I just in learn phase. My Favor is to Create an little RPG in Top-Down that look like the Game “Tibia”, because this is my all time favorite Game :smiley:

If you know Tibia, you maybe heared about “OpenTibia” which is basically the Custom-Server alternative (not sure if it legal). If you know how to Create a Server you maybe know how to map your Own Map. I know the Programm “Remere´s Map Editor” and have some wishes for Godot, maybe you know how to get this technics in Godot.

One of my Questions is, how to select 2 Autotiles and connect them? In the Pictures you can see the Grass Autotile in the Remeres Map Editor. If i place them, without Water, it has this border. If i place Water next to the same tiles, it becomes this border. How i can technically do the same stuff in Godot, because it helps a LOT…

The next question, which probably has nothing to do with Godot, what is the style-name of Tibia and can I recreate it in Godot? (Picture 3)

And the FInal Question: How to tell Tilemap-Autotile what to do, if the bitmask NOT matches? As you can see in Picture 4 there a many table-rows above each other. In Godot the same will does not work with Autotile (3x3 (minimal)).

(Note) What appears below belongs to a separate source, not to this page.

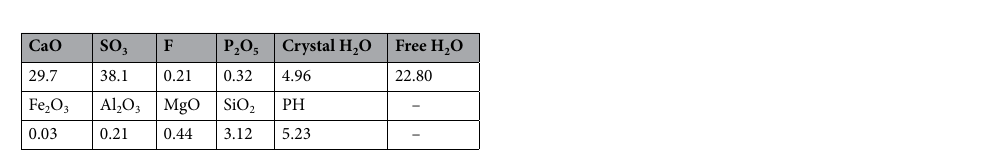
Table 3. Chemical composition of phosphogypsum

A lot of questions an i hope i get some Answers :smiley:

Thank you for Reading
Daniel

Picture 1 & 2 ( Grass / Water)


Picture 3 (Tibia Looks with Layers)


Picture 4 (Tables)

:bust_in_silhouette: Reply From: DDoop

For autotile to work, Godot needs to know what areas of the tiles are supposed to share boundaries with identical tiles. “Bitmasking” is how Godot tracks that information. First, add a TileSet to a TileMap, then add some images to the TileSet. Click “+New Autotile” with the blue plus sign. Select the image you’d like to autotile on the left hand side of the TileSet editor pane (If you don’t know what that is, it opens on the bottom of your screen where the output/debugger panes usually are when you select a TileSet in the TileMap editor object inspector pane). Then, you’ll need to draw the tile region by clicking and dragging. By default, the TileSet expects your images to be 64px by 64px (I think), so you may need to change either your images or your TileSet/TileMap settings to make the tiles fill the entire square. You can also change how the TileSet pane “snaps” tiles/tile regions.

What’s a “tile region”? Autotile actually depends on you selecting square-ish shaped regions of like tiles, ie “these are all grass with dirt border,” “this other tile region is all ocean with a dirt border.” Once you have a region selected, switch to the Bitmask option in the TileSet editor pane. Then, just highlight in red all the boundaries that tiles in that specific region share with each other by clicking on each tile-sub section.

I hope some of that is helpful. If not, there are lots of great YouTube videos that explain Godot’s autotiling in detail.

Regarding the benches and furniture: It’s possible to break up multi-tile objects like that into multiple images, but it’s just often easier from a organizational perspective to just use sprites, or larger tiles. You could do the latter option by just making a new tile, but make it bigger than the standard terrain tiles (ie, a terrain tile is 64x64, a bench might be 512 x 64 to span a total of 8 terrain tiles. You’d just need to use those bigger tiles in a different TileMap, distinct from the one you’re using to show the player the terrain.